Right now we have 38 young people organised, with a young woman in charge and they are creating their own ways of working. Last year in the first planting cycle, twenty-eight young people took part, now in the second cycle there are thirty-one.. Two years ago they didn’t take part at all, so this is a very healthy sign.
But it’s not only about production. How can we guide them ideologically? How do we teach them: look, this is your land, this is your community?
Since the end of last year we have organised workshops on entrepreneurship. For example, we are looking at how you can make dragon fruit marmalade and sell it; how you can make and sell a local drink called atol; how you can make carrot boxes and grow your own vegetables next to your house. These are all new things for young people.

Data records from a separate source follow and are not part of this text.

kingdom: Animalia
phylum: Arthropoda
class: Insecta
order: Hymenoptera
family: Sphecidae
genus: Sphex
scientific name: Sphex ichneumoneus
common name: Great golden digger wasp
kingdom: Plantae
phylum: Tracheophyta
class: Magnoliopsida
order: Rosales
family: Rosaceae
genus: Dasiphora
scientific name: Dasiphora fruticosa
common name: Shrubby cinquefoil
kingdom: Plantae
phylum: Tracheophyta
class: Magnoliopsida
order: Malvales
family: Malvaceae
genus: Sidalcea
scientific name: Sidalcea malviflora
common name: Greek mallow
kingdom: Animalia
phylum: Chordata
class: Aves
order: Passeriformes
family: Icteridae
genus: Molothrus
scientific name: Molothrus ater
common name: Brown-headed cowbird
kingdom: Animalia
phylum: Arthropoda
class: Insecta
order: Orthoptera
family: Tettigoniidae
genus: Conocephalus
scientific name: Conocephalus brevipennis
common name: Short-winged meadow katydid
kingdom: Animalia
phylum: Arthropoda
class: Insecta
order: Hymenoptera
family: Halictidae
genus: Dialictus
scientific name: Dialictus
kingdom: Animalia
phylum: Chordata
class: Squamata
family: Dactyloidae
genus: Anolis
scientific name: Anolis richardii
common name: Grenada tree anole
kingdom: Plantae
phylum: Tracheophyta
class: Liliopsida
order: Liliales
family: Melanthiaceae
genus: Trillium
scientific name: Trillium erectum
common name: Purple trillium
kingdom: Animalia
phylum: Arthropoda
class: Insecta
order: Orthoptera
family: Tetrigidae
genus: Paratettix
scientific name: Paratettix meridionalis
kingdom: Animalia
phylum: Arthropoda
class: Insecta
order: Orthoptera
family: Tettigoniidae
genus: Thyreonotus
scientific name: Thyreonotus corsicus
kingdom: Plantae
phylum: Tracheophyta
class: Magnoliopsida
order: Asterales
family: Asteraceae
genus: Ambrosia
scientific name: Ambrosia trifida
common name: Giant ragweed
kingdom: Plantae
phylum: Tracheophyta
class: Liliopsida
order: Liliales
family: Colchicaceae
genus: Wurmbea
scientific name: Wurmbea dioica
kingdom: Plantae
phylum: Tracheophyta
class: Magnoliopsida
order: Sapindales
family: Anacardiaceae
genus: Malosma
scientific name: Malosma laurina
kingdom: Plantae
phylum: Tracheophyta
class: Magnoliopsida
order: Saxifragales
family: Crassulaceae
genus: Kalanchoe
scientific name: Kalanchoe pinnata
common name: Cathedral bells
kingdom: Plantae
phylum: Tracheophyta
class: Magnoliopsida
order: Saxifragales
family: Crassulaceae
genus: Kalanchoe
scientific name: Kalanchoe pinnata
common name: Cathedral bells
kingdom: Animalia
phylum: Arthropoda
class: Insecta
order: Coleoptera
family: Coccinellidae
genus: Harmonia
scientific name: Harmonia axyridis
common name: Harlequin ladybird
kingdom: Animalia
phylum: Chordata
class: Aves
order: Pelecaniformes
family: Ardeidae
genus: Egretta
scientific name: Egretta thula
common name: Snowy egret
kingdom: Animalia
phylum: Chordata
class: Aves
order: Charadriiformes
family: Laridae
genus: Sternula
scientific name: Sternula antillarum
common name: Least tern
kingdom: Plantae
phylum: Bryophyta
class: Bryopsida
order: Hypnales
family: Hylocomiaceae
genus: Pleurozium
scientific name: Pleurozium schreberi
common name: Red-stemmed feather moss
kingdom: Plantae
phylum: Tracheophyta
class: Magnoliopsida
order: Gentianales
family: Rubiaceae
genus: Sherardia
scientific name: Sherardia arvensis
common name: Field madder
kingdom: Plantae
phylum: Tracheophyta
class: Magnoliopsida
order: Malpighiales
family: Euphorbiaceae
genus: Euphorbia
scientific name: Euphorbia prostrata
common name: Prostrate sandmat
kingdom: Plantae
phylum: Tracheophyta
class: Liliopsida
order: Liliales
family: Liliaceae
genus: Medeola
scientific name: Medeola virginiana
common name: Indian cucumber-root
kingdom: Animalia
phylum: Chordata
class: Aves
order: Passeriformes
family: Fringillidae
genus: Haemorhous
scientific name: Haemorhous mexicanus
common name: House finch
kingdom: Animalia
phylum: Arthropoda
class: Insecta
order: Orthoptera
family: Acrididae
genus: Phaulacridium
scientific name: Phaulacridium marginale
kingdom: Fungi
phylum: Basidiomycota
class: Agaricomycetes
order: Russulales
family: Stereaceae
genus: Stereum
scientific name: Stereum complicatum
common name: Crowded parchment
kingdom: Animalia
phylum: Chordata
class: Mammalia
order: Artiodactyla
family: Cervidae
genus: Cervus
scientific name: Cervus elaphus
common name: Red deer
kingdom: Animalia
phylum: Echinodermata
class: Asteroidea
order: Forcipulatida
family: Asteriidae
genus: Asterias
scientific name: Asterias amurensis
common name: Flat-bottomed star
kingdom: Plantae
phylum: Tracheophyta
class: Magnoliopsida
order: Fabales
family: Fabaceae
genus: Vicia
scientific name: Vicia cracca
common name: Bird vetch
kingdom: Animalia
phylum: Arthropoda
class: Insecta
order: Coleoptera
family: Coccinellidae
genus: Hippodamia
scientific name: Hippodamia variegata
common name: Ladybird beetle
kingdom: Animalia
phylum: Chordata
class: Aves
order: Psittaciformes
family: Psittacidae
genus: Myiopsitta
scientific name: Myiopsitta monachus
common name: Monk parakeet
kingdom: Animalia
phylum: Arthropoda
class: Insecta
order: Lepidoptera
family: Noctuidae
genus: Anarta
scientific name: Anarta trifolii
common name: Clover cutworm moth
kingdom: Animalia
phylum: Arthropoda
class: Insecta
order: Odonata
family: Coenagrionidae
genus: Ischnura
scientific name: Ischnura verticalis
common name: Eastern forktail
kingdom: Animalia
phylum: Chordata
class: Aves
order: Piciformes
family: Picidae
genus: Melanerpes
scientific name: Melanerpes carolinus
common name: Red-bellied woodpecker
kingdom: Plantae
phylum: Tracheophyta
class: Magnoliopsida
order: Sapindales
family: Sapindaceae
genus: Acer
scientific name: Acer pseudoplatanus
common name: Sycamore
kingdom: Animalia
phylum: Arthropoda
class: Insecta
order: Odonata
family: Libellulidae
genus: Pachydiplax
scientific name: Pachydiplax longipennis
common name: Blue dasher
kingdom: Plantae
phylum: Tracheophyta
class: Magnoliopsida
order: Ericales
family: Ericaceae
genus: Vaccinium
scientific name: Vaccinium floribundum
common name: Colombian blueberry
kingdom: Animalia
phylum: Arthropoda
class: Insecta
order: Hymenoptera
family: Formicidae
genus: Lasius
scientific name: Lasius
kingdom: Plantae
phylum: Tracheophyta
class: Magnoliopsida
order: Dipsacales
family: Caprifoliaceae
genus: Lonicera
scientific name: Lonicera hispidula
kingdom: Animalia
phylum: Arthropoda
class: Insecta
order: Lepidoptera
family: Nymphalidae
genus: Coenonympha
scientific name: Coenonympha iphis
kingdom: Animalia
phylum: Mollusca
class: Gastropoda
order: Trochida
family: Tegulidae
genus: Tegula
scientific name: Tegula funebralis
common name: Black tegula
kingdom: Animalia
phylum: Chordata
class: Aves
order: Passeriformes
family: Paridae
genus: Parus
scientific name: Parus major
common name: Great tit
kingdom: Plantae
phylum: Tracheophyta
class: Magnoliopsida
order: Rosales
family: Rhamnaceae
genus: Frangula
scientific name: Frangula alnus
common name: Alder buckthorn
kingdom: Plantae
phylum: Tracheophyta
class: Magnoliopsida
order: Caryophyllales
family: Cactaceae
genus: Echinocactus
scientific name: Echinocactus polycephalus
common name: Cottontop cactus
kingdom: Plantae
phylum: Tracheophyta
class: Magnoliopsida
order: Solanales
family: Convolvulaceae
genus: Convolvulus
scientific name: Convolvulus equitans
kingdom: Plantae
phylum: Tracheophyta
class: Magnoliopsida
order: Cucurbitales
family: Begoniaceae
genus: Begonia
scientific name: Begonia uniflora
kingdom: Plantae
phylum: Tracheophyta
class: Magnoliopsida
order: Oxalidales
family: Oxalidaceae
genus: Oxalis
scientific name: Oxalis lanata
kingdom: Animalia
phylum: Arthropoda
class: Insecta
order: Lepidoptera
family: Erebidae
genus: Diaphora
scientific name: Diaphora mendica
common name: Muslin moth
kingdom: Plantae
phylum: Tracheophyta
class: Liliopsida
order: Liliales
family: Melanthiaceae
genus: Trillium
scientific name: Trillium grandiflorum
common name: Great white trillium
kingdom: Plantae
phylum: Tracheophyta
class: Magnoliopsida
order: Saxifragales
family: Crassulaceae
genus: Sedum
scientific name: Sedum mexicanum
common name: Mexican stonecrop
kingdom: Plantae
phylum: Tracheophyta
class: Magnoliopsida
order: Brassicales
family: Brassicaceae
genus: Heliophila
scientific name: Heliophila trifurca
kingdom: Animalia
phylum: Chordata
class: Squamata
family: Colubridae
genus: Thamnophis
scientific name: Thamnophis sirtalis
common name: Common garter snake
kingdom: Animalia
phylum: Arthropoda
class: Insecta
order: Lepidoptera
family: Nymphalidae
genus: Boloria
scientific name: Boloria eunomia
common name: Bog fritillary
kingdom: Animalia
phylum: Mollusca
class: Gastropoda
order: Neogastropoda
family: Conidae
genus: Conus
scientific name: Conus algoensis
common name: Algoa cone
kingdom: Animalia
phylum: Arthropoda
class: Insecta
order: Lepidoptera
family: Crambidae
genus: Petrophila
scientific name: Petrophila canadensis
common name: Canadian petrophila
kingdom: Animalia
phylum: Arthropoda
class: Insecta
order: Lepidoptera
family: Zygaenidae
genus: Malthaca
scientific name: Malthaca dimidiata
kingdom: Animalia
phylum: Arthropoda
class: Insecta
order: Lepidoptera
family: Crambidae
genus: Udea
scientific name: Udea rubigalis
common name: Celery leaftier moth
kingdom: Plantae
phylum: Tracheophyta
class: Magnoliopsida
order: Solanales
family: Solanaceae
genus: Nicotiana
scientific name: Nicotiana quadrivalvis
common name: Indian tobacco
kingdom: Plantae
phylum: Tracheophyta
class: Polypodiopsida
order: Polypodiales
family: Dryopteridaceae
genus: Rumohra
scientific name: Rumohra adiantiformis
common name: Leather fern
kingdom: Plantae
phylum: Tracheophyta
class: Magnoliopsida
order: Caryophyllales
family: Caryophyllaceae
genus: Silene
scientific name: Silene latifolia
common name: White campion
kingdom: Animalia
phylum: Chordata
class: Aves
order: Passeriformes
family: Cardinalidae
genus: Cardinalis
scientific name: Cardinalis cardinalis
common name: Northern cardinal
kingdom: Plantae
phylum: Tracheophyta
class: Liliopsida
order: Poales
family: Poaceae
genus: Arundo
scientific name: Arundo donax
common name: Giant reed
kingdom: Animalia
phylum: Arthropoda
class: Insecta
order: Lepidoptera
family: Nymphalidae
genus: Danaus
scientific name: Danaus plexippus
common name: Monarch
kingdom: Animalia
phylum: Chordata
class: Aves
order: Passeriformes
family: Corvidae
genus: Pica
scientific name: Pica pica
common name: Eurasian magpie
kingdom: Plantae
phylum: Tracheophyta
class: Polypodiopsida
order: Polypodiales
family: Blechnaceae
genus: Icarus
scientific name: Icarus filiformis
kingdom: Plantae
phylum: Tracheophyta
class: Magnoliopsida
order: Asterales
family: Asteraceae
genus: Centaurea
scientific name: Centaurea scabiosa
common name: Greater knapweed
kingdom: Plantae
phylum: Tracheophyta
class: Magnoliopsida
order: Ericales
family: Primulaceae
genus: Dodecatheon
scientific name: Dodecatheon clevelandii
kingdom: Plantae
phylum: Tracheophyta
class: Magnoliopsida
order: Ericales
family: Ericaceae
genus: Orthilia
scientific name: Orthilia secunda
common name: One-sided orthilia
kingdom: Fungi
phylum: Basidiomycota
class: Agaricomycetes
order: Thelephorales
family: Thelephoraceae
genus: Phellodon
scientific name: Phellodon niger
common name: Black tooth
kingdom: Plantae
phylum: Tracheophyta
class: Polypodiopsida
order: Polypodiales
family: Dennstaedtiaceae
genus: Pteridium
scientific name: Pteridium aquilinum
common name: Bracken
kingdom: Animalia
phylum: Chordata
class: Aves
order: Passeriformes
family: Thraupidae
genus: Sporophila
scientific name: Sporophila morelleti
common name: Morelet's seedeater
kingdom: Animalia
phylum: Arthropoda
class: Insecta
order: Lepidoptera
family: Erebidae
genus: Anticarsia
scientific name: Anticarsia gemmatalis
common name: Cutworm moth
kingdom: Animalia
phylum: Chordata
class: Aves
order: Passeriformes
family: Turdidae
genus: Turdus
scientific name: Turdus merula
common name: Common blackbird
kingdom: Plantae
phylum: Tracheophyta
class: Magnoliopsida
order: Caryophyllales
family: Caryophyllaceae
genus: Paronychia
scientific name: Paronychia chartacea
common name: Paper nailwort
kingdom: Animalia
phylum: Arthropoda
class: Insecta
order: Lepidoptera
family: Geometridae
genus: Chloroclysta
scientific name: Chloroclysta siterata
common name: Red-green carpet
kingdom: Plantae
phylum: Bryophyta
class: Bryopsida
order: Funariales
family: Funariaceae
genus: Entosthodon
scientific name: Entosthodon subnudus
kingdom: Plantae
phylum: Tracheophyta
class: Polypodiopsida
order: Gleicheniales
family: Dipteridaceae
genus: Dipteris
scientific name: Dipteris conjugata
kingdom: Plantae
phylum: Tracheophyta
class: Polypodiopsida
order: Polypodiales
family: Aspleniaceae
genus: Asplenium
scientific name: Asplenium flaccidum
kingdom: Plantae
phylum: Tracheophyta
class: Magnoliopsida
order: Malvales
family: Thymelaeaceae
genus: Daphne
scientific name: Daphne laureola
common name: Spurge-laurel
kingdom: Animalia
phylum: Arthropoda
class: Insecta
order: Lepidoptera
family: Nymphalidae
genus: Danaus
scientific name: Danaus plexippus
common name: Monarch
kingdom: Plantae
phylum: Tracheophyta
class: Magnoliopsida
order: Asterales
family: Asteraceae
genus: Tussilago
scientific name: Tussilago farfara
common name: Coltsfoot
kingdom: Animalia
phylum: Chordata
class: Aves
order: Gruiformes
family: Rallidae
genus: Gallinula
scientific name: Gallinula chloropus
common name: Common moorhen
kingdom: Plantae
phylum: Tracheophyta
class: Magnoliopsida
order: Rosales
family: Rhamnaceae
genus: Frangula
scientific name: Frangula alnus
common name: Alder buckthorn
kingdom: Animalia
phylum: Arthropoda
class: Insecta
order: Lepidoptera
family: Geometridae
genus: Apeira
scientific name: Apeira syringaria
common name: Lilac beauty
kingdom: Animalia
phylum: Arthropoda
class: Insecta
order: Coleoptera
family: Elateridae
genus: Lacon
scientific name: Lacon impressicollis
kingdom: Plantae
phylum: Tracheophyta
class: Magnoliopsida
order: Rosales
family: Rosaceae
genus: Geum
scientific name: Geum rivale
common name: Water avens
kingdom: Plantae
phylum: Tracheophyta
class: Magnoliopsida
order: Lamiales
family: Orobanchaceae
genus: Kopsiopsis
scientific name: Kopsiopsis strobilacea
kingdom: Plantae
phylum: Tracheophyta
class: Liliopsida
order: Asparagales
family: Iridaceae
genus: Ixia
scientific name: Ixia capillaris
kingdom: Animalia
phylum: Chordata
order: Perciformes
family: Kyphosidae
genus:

Everyone has their own talents. All these young people are doing different things and I think that we women are making an important contribution too as adult leaders, promoting these experiences, because these youngsters are the future of our community.
WN: And they are going to sell their products locally or in (the capital) Managua?
DE: They take part in a producer -to -consumer initiative run Friends of the ATC from the ATC national office in Managua. They publicise what we are doing through WhatsApp, manage the solidarity shop’s Facebook page and deliver products to customers. Right now we are making some shopping bags to sell in the shop. So we have already expanded the range of what we do.
The young people always have three things in mind:
- This is the place we come from and where we were born.
- We need skills and products so we can earn a living.
- We have ideas and we want to be able to try them out.
They say ‘we are not just going to go around with a machete planting beans and maize, we want to do more’. And they are succeeding. For example, if dragon fruit were plentiful in the past, I would give them away, but now we don’t because we have ways to transform the product and generate more income.
WN: But working the land is also vital?
DE: Yes, everything is integrated: the land, advocacy, marketing and sustainability.
WN: Co-operativism is also a model that offers an alternative to the banking system, to consumerism, but changing that mindset is very difficult because there’s such a lot of pressure to conform. People want a quick job, easy money, to buy the products they see in the media. And as you say many people have left the country too, so it seems like a vicious circle of ideas and pressures.
DE: But at the same time, wherever you go you will find local groups or organisations in the communities supporting a different approach, developing new ideas: ‘look, don’t go, here you have this’. I don’t hear young people here [in Santa Julia] saying they are going to leave.
WN: This provides a different concept of community development to the one that you find in books that are more related to economics; here it also refers to the preservation of the community and building communities from below through practice.
DN: We have to think ahead. In the 1980s young boys at say the age of 15 would get involved in community work. Today I can see Lea, Xiomara, Gemma, girls and young women who will stand up in an assembly and ask about the history of the community, how it was before and how we are doing now. When we are no longer here, these youngsters will tell the story and we won’t lose that thread.
When you don’t tell people all this, they want a smartphone, they want trendy shoes. If you tell them the story of the community and they see us working, they become more aware. They say yes, you serve as an example.
For example, I can tell Lea: ‘Lea, there is going to be a workshop on agroecology, are you going to go? So five young people are going and I don’t have to go, because I know that Lea and those four young people are going to represent the co-operative.